Quando ho riletto le puntate del podcast è stato molto commovente quel racconto della sua morte. Ingeborg muore a Roma, città cui ha dedicato molte poesie e anche un reportage di quello che vedeva durante le sue passeggiate, “Quel che ho visto e udito a Roma”. Per il podcast ho lavorato anche con gli audiovisivi: con il Goethe-Institut abbiamo riesumato dagli archivi di una televisione austriaca un’intervista-documentario realizzata nell’ultima estate di Bachmann. L’ho vista muoversi dentro Roma ed è stato emozionante. Poi ho parlato con persone che l’hanno conosciuta… l’intervista con suo fratello è stata intima e vera e ha fatto da conclusione al lungo percorso con “il mio fantasma”. Ora sento di avere un legame particolare con lei. Ma so che è così per molte persone che la leggono e la amano: si crea una prossimità incredibile.
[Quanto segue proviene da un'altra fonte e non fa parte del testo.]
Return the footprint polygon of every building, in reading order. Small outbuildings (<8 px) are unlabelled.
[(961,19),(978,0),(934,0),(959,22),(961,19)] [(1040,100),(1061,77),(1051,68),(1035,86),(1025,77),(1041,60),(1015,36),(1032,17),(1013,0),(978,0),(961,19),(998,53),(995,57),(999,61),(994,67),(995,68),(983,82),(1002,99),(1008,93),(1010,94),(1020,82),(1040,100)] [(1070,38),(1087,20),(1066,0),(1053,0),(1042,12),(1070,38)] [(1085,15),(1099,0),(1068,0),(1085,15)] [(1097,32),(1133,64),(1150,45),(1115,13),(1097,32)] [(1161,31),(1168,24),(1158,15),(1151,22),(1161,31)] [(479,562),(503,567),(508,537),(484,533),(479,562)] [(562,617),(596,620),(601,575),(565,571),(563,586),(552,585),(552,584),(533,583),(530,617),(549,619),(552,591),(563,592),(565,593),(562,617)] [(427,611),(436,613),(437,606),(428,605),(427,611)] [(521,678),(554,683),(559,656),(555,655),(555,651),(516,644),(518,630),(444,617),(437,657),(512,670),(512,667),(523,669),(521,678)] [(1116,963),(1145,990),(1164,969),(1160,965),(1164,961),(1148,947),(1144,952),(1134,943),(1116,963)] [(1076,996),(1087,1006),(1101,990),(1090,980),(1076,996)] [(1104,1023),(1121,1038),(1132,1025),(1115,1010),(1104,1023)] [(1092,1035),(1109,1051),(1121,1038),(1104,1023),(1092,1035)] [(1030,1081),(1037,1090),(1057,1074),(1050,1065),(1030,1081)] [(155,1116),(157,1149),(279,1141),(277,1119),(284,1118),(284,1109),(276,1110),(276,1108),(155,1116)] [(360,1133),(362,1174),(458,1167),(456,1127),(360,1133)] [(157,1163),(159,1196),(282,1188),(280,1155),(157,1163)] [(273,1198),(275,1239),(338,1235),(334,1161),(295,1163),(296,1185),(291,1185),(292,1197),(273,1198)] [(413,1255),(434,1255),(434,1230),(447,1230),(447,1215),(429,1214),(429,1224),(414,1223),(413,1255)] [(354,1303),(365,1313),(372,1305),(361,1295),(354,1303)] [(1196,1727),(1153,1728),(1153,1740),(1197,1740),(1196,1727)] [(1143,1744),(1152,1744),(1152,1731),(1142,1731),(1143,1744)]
Ma quindi chi era Ingeborg Bachmann?

Una persona fascinosa, senza dubbio, una scrittrice amata, tanto che veniva persino fermata per strada dai suoi lettori. Suo fratello, che le è sempre somigliato, mi ha raccontato di essere stato fermato a sua volta perché scambiato per lei. È stata però anche una donna sola, sebbene avesse tanti amici: la sua morte è stata terribile anche perché solitaria. Era una persona destinata a fare una certa cosa, cioè scrivere. E scrivere ti spinge quasi ai confini di te, perché la tua solitudine deve riuscire a parlare ad altri. Io in questo mi rispecchio molto.

Come l’ha incontrata?

Dapprima come amante di Celan, tramite il loro bellissimo epistolario che parla di una vicinanza poetica incredibile tra i due. Mi aveva poi colpito la fatalità assurda della sua morte, però all’inizio di lei avevo letto poco. Mi sono riavvicinata nel periodo in cui mi hanno chiesto di fare il libro su Berlino. Avevo letto “Il trentesimo anno”, convinta che fosse un libro sul compiere trent’anni (mi sentivo coinvolta, perché ero trentenne) e che invece è una raccolta di racconti in cui voci disincarnate si sovrappongono a formare racconti di una bellezza estrema sulla precarietà del rimanere immobili. Lei riesce a creare una sorta di bolla: tutto resta sospeso nella sua scrittura e la storia entra da tutte le parti.

Ora che le ha dato corpo e voce, come si sente nei suoi confronti?

Fa parte del mio rapporto con la letteratura: da quando ero molto piccola avevo questa sensazione che il mondo della letteratura avesse una consistenza reale, che tutto quello che è fatto di carta e parole fosse molto reale, altrettanto reale quanto lo è la vita. Il fatto che autrici e autori siano vivi o morti è sempre stato un dettaglio trascurabile per me, perché le storie superano il tempo. È uno dei motivi per cui amo così tanto la letteratura ed è l’antidoto alla cosa che più di ogni altra ci spaventa: la morte. Quindi per me è stato naturale trattare Ingeborg Bachmann come se fosse qui, il mio fantasma tabagista. Era molto reale questa sensazione quando scrivevo e in qualche modo lo è ancora. Abbiamo diverse cose in comune: anche alcuni aspetti un po’ nevrotici, alcune abitudini, un certo modo di stare nel mondo e una certa goffaggine nelle cose del mondo, che ho poi ritrovato tanto nei ricordi dei suoi amici e di suo fratello.